*** Begin section ***
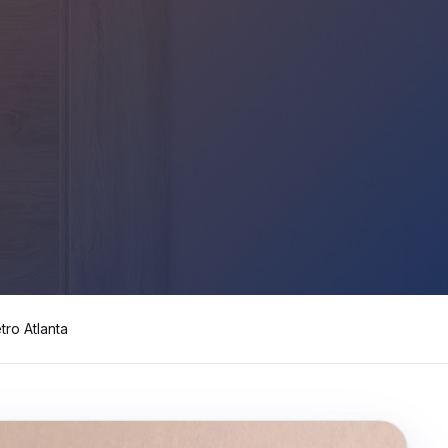
y turnover, property management companies, single-family
nwide, Progressive, The Hartford, Erie, Chubb, Auto-Own
mber Liquidators) closed-store replacement, Empire Toda
n, Mannington Adura, Bruce Hardwood, Armstrong, Bona,
tro Atlanta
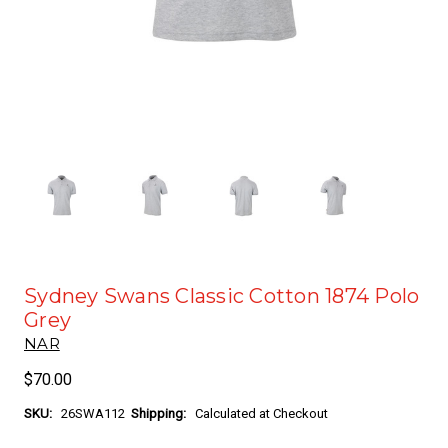
Sydney Swans Classic Cotton 1874 Polo
Grey
NAR
$70.00
SKU:
26SWA112
Shipping:
Calculated at Checkout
*** End section ***
Output each line exactly as shown above; no pictures go in the copy.

Task solution:
y turnover, property management companies, single-family
nwide, Progressive, The Hartford, Erie, Chubb, Auto-Own
mber Liquidators) closed-store replacement, Empire Toda
n, Mannington Adura, Bruce Hardwood, Armstrong, Bona,
tro Atlanta
Sydney Swans Classic Cotton 1874 Polo
Grey
NAR
$70.00
SKU:
26SWA112
Shipping:
Calculated at Checkout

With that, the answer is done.